*** Given information ***

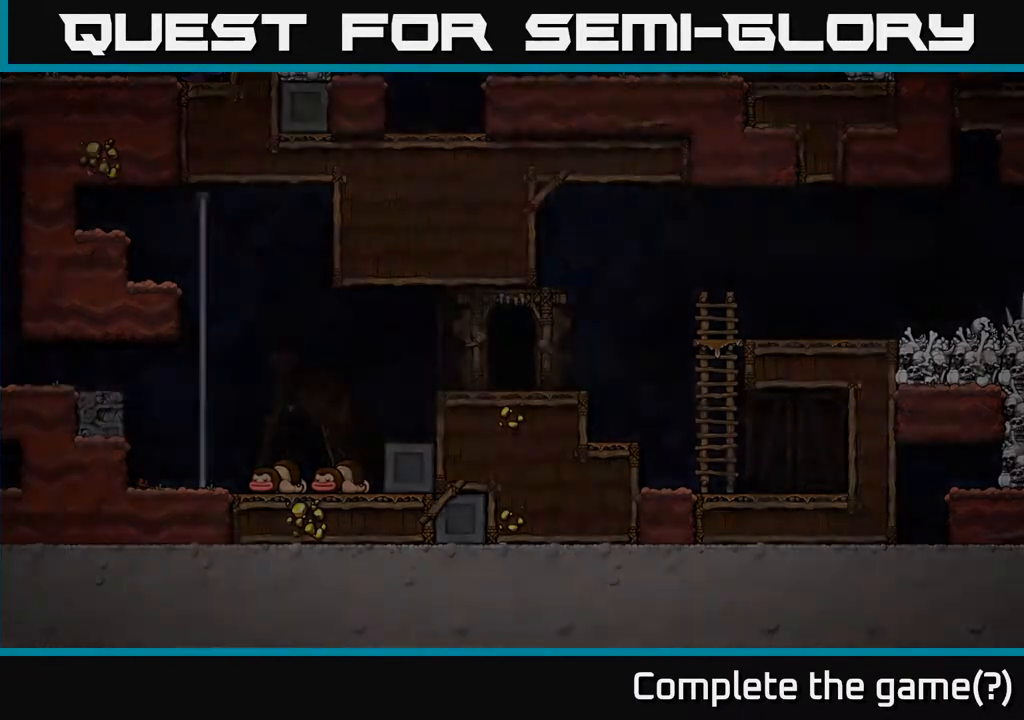
{"buttons": [], "left_stick": "center", "right_stick": "center", "events": []}
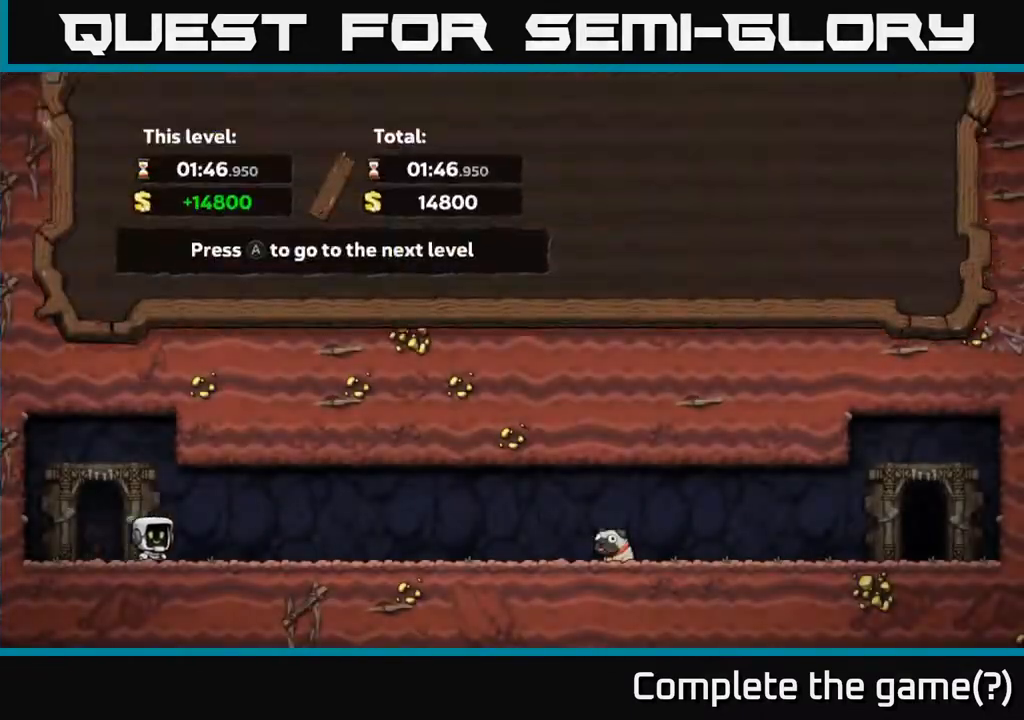
{"buttons": [], "left_stick": "center", "right_stick": "center", "events": []}
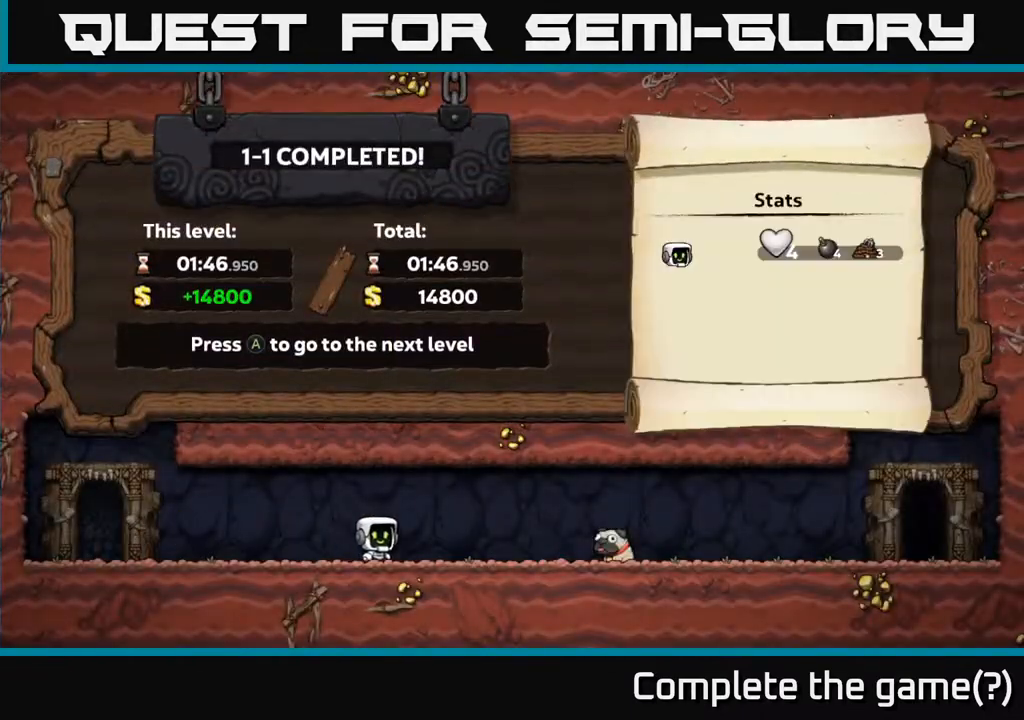
{"buttons": [], "left_stick": "center", "right_stick": "center", "events": []}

*** End of Given information ***

Directions => Print the entire listing above verbatim. No picture should be included.

Answer below =>
{"buttons": [], "left_stick": "center", "right_stick": "center", "events": []}
{"buttons": [], "left_stick": "center", "right_stick": "center", "events": []}
{"buttons": [], "left_stick": "center", "right_stick": "center", "events": []}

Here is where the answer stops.